> [EXERCISE] Every line below that mentions the word "feet" should be copied out.

>>>

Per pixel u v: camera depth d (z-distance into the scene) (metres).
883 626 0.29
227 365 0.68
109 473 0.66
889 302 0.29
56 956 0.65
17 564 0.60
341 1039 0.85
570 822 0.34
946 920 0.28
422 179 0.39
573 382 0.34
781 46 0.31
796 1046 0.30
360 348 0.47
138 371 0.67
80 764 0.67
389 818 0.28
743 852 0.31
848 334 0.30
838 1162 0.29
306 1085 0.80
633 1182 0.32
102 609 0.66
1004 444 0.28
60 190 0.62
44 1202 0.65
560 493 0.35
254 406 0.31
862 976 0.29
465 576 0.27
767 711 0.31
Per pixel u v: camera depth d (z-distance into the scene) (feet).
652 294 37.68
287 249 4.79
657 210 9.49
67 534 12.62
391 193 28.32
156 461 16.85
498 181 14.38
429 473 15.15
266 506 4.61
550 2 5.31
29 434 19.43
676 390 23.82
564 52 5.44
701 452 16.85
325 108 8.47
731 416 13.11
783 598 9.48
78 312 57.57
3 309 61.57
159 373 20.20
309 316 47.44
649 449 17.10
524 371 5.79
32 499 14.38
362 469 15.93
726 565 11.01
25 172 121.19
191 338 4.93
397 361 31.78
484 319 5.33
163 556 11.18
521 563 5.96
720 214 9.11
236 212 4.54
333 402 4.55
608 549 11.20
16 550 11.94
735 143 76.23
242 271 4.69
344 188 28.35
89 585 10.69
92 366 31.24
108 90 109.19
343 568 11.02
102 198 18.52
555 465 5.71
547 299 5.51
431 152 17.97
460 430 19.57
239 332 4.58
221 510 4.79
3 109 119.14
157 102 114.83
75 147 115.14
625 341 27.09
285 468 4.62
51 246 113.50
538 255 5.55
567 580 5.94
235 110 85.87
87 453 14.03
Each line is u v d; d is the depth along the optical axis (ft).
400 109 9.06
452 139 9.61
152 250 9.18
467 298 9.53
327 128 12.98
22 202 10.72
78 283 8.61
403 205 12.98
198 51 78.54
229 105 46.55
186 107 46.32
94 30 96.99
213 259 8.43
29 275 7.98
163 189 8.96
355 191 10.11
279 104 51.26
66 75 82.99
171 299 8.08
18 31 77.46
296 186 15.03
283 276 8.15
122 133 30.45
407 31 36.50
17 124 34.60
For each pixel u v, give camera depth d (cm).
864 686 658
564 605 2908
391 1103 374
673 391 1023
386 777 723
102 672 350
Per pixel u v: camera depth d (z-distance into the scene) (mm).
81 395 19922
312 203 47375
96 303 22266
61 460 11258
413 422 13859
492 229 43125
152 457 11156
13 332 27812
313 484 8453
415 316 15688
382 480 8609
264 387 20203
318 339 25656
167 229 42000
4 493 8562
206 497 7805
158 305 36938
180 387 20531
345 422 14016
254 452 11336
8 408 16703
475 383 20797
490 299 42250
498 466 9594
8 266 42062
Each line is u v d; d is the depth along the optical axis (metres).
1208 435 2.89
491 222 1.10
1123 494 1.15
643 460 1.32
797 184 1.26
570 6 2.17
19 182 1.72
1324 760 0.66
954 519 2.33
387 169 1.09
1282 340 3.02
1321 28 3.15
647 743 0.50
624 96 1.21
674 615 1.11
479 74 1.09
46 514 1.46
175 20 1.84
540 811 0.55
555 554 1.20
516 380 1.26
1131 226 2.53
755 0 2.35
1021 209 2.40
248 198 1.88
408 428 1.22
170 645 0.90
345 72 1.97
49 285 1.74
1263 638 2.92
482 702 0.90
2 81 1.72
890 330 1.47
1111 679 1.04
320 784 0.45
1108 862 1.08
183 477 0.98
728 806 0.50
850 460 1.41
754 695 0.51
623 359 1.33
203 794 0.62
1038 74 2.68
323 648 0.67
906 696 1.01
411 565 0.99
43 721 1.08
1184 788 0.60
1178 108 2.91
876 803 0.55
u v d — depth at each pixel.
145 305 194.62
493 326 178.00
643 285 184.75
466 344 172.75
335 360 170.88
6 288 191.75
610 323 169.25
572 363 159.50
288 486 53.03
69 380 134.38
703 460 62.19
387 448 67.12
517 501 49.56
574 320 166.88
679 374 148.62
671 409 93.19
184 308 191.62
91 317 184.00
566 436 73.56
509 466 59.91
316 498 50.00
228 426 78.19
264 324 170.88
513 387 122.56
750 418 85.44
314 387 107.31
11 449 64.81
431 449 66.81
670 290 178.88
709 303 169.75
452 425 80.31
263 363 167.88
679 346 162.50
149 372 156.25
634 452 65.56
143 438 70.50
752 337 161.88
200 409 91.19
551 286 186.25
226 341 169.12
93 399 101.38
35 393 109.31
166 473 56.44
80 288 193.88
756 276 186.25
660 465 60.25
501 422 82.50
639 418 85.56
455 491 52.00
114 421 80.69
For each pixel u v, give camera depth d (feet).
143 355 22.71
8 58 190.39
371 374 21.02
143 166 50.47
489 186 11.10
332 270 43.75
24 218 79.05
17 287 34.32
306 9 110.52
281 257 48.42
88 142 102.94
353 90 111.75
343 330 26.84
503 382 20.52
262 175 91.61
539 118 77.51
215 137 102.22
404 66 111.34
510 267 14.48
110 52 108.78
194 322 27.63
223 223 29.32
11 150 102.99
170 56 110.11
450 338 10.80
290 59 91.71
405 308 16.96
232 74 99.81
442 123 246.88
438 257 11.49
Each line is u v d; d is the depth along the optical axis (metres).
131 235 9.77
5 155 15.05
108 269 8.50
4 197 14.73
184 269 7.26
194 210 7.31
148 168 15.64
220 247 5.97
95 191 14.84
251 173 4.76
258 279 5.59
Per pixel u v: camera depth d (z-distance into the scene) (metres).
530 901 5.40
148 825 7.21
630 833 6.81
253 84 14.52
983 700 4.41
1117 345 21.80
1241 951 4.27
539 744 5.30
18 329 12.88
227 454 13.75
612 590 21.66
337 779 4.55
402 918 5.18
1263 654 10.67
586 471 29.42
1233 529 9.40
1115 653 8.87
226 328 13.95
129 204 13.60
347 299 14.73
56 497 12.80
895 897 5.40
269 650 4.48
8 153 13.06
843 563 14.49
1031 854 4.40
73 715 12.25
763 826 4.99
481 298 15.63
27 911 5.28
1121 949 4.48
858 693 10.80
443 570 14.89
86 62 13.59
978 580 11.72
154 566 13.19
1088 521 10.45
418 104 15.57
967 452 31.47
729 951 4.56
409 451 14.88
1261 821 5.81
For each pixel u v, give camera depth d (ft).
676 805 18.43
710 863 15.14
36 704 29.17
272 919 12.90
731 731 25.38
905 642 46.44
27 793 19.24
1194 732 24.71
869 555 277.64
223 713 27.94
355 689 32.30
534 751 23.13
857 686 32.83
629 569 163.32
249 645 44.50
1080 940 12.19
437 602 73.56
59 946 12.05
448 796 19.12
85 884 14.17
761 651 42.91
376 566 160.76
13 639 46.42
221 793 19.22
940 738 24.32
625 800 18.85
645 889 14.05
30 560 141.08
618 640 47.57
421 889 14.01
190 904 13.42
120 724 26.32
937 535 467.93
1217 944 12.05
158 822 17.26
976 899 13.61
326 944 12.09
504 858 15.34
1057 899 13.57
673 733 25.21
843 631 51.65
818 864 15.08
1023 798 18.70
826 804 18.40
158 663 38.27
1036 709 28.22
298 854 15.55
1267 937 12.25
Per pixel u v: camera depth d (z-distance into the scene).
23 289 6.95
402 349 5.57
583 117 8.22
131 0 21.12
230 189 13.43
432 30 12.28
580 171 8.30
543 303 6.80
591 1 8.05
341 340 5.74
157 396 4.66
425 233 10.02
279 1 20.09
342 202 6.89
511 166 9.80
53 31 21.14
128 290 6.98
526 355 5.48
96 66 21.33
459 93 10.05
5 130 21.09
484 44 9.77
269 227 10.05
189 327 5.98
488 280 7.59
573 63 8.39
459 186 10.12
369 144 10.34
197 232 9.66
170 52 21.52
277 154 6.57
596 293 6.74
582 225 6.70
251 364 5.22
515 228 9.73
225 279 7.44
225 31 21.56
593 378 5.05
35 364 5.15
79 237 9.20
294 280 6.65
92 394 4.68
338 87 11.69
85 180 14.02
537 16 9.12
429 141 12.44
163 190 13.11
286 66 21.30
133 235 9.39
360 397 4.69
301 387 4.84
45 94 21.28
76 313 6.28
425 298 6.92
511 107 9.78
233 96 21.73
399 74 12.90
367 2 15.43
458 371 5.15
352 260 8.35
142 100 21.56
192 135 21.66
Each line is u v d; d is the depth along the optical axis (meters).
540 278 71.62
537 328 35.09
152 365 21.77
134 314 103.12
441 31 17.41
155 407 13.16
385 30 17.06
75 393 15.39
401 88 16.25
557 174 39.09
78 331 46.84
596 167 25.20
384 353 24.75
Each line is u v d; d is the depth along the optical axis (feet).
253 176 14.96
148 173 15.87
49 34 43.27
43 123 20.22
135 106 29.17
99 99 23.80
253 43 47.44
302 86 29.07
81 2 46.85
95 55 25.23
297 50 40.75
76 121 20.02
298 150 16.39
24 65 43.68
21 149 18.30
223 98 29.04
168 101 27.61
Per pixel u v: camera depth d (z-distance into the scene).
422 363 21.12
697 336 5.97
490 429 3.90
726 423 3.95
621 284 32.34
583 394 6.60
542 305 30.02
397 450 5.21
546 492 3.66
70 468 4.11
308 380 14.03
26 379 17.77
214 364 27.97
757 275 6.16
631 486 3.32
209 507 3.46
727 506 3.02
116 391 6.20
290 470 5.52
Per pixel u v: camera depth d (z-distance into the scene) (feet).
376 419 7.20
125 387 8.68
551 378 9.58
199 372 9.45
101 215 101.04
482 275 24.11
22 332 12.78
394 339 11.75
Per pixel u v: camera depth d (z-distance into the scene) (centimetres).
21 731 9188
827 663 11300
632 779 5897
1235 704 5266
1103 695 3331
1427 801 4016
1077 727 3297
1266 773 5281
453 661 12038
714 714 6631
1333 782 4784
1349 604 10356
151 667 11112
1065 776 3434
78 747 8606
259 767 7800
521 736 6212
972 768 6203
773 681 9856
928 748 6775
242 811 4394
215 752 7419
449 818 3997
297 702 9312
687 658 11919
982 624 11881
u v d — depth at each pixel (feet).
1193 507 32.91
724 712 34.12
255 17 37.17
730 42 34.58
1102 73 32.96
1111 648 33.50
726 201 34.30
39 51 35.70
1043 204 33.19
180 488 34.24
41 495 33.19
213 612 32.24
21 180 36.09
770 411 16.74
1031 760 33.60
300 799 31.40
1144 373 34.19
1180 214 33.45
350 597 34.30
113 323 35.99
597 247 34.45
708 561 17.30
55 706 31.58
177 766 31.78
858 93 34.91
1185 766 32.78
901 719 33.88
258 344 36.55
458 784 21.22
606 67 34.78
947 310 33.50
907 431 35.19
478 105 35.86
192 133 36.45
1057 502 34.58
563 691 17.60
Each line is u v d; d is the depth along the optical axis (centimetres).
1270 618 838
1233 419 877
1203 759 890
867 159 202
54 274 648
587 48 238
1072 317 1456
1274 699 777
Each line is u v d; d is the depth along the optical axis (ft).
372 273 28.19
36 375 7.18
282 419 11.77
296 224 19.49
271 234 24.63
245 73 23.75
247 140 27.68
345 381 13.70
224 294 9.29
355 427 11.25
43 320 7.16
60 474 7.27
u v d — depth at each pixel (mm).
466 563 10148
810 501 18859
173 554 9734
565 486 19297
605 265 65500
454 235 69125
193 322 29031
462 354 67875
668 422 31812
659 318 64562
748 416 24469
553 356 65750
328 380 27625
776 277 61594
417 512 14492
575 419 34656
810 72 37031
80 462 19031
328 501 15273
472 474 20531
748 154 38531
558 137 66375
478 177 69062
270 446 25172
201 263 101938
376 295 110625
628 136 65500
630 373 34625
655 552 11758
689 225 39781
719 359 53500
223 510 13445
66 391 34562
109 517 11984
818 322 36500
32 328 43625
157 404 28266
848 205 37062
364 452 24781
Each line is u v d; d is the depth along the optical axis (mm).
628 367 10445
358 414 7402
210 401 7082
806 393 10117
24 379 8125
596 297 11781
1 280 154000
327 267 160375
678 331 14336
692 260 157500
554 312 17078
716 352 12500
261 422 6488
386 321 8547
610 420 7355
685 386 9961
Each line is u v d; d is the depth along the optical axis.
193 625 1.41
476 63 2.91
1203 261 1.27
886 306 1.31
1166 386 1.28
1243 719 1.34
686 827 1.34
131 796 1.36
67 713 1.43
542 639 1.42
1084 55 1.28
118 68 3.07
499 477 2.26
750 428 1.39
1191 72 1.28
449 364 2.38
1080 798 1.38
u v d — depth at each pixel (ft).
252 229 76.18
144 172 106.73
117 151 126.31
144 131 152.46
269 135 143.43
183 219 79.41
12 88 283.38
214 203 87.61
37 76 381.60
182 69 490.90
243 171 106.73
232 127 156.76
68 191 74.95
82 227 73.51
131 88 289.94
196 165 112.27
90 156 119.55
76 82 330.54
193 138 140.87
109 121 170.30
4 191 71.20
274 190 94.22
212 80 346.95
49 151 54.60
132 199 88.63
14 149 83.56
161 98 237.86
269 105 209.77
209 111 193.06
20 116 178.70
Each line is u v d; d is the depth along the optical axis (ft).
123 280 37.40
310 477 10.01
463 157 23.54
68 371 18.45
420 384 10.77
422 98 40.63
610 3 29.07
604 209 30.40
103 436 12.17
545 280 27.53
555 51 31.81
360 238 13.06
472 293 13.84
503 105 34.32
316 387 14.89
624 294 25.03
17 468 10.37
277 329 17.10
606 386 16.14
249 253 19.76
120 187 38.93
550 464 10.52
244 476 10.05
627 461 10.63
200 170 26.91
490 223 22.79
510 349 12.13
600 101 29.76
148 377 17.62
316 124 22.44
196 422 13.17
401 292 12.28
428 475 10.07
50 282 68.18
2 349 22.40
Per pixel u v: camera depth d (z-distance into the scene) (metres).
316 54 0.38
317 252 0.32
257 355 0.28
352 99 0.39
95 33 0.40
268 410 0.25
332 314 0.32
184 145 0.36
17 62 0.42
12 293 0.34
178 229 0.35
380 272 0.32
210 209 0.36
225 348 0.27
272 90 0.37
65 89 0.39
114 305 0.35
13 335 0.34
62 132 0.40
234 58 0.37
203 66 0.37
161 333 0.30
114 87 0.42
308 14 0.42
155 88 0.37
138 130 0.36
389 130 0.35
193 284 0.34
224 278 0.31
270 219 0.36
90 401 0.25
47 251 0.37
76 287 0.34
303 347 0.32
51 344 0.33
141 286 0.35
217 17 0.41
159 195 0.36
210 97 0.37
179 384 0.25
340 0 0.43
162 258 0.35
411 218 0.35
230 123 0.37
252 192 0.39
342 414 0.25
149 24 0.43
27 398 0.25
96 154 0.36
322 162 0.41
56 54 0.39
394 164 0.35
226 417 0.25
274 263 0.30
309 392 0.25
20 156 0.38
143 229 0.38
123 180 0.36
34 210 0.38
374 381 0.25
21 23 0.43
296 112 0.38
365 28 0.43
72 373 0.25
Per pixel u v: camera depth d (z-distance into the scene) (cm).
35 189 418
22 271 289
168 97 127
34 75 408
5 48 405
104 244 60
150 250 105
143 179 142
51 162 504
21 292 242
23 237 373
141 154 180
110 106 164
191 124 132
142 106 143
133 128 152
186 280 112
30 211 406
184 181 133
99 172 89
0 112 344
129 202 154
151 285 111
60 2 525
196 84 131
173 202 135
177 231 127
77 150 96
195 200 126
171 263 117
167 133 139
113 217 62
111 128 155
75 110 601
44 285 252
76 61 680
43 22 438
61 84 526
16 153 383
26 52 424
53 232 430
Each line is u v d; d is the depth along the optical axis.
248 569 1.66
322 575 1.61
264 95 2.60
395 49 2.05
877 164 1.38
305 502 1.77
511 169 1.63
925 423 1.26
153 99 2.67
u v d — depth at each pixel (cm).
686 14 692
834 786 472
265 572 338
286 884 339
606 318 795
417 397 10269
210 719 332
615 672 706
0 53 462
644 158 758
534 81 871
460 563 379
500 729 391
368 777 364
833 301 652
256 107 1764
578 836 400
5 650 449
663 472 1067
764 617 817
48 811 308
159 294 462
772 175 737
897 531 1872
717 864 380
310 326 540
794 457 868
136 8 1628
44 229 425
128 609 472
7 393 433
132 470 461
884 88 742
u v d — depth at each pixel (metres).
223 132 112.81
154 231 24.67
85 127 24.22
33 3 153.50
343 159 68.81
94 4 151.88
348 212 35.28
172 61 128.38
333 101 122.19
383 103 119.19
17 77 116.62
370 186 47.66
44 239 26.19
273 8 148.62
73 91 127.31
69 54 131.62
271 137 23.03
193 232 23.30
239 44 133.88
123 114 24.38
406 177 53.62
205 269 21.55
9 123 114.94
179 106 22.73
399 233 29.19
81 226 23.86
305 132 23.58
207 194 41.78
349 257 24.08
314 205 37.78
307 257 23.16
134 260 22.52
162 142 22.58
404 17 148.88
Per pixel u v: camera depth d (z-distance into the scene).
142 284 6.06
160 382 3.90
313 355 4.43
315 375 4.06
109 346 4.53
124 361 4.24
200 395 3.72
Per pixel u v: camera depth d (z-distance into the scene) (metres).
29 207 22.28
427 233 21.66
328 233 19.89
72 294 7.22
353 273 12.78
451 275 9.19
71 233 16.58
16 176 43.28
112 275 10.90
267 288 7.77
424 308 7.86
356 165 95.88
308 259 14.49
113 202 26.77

<<<

> [FINISHED EXERCISE]
Per pixel u v: camera depth d (z-distance into the scene) (feet).
For each pixel u v, give camera depth d (feet).
Each line is u v d; d is the depth along the optical axis (feet).
Per pixel u v: camera depth d (z-distance into the scene) (feet).
u v d — depth at each pixel (feet).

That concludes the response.